Segundo o Cepea/USP, um dos impactos da crise na citricultura paulista é que, apenas entre 2011 e 2012, 2.225 propriedades deixaram de cultivar citros no estado, redução de 12% das unidades

Radiografia da crise — Os impactos da crise na citricultora paulista também estão sendo avaliados pelo Centro de Estudos Avançados em Economia Aplicada (Cepea), da Esalq/USP. "Somente entre 2011 e 2012, 2.225 propriedades deixaram de cultivar citros no estado de São Paulo, isto é, uma redução de 12%, conforme dados da Coordenadoria de Defesa Agropecuária (CDA)", informa a pesquisadora do Cepea Margarete Boteon. "Os pequenos e médios produtores, com até 100 mil plantas, têm sido os mais afetados", explica.

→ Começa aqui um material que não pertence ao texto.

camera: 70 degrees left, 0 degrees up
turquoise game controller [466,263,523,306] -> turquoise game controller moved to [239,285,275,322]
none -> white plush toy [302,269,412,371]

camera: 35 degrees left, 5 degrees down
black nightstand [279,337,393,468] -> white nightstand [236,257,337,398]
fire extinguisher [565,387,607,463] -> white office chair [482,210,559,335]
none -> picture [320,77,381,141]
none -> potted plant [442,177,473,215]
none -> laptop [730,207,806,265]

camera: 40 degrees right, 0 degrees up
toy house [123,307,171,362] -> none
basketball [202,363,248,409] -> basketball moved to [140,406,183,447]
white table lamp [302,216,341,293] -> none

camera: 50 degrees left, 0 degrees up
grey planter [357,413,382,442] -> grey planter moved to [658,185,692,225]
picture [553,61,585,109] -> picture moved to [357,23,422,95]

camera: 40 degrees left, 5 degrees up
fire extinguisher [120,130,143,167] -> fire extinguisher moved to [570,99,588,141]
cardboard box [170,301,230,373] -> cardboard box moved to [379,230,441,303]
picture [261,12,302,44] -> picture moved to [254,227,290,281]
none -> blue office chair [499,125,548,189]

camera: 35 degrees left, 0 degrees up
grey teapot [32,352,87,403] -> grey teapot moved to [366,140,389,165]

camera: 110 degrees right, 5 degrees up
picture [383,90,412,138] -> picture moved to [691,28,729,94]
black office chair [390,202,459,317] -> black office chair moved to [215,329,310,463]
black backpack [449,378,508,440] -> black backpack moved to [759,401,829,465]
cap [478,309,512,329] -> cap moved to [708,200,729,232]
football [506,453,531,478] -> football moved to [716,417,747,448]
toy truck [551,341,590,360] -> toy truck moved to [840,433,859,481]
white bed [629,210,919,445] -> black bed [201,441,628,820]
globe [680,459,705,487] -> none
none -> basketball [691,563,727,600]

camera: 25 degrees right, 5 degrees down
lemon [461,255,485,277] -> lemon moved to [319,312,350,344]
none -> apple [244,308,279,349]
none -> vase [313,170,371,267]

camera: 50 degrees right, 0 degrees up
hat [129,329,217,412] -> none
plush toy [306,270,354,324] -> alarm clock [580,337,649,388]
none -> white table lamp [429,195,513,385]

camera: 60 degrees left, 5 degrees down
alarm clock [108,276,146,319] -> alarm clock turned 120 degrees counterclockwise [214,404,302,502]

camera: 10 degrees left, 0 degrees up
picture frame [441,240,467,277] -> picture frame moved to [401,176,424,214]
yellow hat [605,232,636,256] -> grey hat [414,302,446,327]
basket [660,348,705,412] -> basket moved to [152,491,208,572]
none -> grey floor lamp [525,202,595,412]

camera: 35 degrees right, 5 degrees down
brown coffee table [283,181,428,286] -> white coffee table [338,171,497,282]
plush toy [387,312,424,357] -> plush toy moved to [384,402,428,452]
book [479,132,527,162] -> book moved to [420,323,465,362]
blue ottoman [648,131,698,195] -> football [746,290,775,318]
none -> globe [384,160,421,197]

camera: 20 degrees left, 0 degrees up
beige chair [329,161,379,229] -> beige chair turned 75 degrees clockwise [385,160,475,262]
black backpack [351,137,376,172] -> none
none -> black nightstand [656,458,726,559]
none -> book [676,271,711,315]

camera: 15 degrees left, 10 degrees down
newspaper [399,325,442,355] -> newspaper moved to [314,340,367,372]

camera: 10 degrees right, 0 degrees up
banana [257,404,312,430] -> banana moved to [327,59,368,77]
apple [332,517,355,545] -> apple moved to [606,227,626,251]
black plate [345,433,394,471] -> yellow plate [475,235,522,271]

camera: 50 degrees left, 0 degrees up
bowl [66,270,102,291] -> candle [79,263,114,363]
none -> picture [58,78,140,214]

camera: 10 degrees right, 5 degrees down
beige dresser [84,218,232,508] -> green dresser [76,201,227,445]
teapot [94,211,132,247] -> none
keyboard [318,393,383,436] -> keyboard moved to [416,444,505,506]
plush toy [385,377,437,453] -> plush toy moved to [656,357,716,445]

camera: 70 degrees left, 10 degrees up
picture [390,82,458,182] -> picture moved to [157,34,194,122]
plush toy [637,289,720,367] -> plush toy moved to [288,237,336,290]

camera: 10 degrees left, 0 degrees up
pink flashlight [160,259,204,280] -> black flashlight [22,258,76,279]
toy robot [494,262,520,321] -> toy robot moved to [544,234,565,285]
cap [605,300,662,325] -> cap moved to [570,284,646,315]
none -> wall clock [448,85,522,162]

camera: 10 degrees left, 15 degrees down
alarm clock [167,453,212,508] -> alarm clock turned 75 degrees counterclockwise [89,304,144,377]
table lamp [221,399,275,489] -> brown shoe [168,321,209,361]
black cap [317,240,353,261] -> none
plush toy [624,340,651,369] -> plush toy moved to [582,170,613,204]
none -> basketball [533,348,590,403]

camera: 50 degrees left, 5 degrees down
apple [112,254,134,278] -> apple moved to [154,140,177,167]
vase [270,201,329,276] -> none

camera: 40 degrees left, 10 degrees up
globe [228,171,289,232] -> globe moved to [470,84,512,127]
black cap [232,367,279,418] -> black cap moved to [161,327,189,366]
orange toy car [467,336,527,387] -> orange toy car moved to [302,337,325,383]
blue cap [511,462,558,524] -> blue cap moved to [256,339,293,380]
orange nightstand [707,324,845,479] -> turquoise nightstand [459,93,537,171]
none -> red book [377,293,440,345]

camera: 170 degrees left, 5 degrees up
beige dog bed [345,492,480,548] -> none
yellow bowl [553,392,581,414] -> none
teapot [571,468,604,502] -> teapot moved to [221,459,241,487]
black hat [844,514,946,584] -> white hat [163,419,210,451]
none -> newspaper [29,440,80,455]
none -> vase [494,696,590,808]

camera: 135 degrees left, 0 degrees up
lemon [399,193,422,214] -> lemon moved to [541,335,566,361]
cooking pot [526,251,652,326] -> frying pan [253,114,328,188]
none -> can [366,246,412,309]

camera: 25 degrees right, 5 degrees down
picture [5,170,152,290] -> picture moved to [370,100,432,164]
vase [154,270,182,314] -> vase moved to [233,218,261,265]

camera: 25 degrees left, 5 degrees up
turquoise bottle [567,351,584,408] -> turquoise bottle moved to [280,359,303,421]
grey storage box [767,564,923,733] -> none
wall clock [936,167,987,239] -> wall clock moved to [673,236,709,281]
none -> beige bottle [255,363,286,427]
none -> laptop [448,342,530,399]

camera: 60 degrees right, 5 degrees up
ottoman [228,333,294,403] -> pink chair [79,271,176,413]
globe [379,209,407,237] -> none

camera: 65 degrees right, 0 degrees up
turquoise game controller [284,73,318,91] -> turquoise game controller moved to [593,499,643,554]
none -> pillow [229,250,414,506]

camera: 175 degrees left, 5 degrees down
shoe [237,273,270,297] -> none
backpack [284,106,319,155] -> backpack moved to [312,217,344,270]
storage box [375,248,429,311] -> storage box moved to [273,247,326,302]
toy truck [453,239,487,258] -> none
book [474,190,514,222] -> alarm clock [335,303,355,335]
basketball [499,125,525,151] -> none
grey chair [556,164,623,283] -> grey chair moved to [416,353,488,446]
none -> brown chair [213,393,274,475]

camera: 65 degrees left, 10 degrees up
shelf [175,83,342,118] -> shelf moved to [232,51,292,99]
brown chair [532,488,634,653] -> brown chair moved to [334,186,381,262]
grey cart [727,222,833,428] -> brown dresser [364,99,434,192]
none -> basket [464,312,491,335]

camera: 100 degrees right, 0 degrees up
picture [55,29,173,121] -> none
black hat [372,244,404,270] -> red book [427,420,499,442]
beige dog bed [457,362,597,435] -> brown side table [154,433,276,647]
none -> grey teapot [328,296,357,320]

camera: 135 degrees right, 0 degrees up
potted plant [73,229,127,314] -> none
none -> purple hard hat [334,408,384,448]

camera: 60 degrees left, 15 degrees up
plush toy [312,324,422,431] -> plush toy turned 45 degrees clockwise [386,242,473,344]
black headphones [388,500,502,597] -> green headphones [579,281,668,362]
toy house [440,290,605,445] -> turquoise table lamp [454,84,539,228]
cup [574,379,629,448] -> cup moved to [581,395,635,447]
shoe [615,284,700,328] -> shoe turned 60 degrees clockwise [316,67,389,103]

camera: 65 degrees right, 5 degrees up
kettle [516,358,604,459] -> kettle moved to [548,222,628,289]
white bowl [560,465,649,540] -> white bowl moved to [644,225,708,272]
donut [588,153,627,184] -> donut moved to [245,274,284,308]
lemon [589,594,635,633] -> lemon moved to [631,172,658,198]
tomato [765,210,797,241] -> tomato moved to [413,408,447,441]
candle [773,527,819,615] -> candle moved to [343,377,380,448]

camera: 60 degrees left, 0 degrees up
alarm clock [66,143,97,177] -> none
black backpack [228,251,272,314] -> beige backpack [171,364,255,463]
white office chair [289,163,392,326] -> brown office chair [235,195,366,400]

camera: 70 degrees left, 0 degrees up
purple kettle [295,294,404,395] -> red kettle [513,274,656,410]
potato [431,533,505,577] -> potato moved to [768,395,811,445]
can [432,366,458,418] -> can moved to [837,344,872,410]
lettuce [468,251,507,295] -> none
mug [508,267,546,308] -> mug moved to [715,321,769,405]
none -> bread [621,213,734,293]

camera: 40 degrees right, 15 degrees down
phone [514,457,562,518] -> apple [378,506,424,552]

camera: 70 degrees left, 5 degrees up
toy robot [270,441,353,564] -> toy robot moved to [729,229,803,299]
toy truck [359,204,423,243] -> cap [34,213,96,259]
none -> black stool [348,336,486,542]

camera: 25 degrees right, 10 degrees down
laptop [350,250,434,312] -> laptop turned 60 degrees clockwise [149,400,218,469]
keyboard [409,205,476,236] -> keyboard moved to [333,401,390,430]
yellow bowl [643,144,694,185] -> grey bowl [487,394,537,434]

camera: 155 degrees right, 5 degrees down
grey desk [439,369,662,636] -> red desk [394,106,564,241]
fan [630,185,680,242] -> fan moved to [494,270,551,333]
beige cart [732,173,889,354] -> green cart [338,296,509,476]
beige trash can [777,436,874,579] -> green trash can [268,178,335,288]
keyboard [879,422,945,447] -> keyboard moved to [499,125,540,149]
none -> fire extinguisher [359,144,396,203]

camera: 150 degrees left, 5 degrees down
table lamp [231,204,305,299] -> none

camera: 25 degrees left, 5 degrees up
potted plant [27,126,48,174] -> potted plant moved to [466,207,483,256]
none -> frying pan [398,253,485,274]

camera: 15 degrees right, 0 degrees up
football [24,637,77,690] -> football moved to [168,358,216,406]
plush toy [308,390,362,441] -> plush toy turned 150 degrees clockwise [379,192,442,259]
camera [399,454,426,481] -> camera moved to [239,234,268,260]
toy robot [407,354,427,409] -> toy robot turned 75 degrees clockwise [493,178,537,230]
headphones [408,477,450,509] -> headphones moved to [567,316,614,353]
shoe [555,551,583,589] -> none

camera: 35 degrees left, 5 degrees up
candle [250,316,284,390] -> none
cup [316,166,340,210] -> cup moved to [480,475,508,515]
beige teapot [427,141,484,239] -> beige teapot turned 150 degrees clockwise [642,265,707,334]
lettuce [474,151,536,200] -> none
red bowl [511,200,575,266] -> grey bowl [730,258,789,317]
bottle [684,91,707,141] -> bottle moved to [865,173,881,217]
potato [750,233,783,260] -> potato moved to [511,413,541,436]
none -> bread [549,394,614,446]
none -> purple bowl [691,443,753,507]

Segundo levantamentos do Cepea, a produção em duas safras consecutivas (2011 e 2012) foi superior ao potencial de consumo da Europa e dos EUA, fazendo com que os estoques das indústrias se ampliassem e os preços pagos aos citricultores caíssem. De acordo com Margarete, muitos produtores não conseguiram cobrir os custos e sequer escoaram parte da safra. Ela estima que cerca de 35 milhões de caixas foram perdidas na última temporada devido à falta de compradores.

Na avaliação do analista do departamento de pesquisa e análise setorial do Rabobank Brasil, Andres Padilla, a produção de laranja no País deve sofrer uma redução para a safra 2013/14. Ele também prevê mudanças no perfil do citricultor e no pacote tecnológico da citricultura. "Deverão se manter na atividade aqueles que produzem mais do que 100 mil caixas, que têm acesso a um maior nível de tecnologia e que sejam produtivos, colhendo, pelo menos, mil caixas por hectare", estima. Conforme Padilla, a redução da colheita vai reequilibrar a oferta de laranja, mas isso só vai se refletir integralmente no mercado do suco a partir de 2014, devido aos altos estoques da indústria processadora. "O preço do suco de laranja vai aumentar levemente ao longo de 2013, com uma tendência de ajuste maior em 2014", estima o analista.